1,0 and 0,1 both have 1,1 as children, so that becomes weird in the context of traversal algorithms.
It's really a graph rather than a tree

Quote:
Going back to the potential solution I described earlier:

Would you describe this as BFS, DFS, or neither? (I think it's O(n) for some multiple of n but I'm not positive)
Whether this is BFS or DFS sort of depends on the nature of your recursion. You can reorder recursive visiting functions to turn them from BFS to DFS and back.

I honestly go back and forth a bit on whether it's O(n^2) or maybe it's better. Naively it's O(n^2) because you have to visit n cells and for each cell you have to find all connected pieces which is coupled to the size of n also.
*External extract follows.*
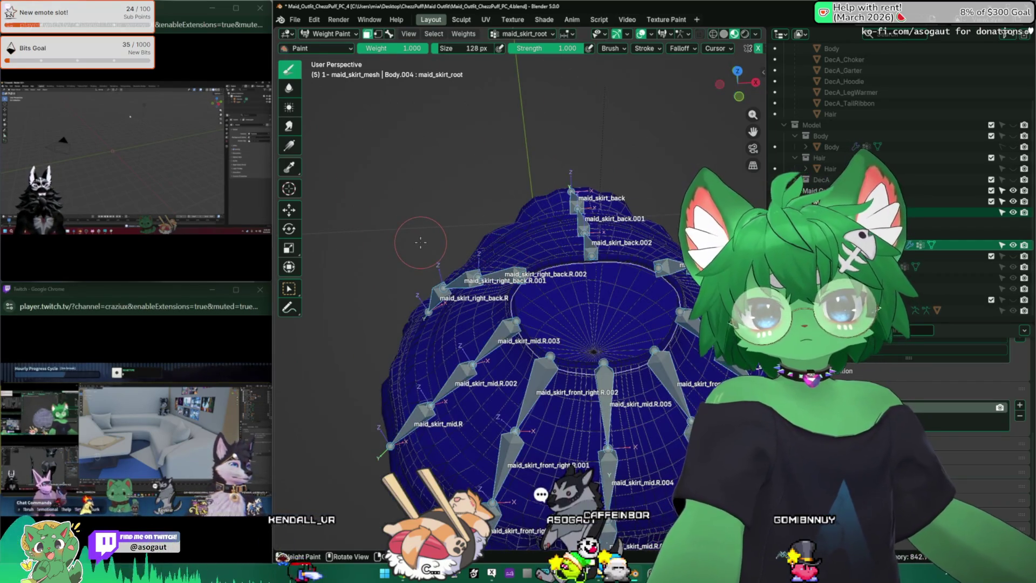
{"action": "key", "text": "alt+z"}
{"action": "key", "text": "alt+z"}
For a signifcant number of searches, you'll get to quit early - a lot of the ones you quit early, you get to quit in constant time (if the cell is already covered, or if all it's neighbors are covered). So the question is, are the constant-time cell visits proportional to n? So the real answer might be O(nlogn) or O(n sqrtn) or something. I don't think it can be O(n) though

On the ****ty job front: I mostly think of myself as having a "good job" and I sort of think of that of a lot of my past jobs too. But also, I have quit almost all the jobs I had because I didn't want to work there any more, so at least at some times, I've thought almost every job I had sucked. For me I guess I go through cycles, if other people are the same then I guess at some point a percentage of us will describe our jobs as ****ty.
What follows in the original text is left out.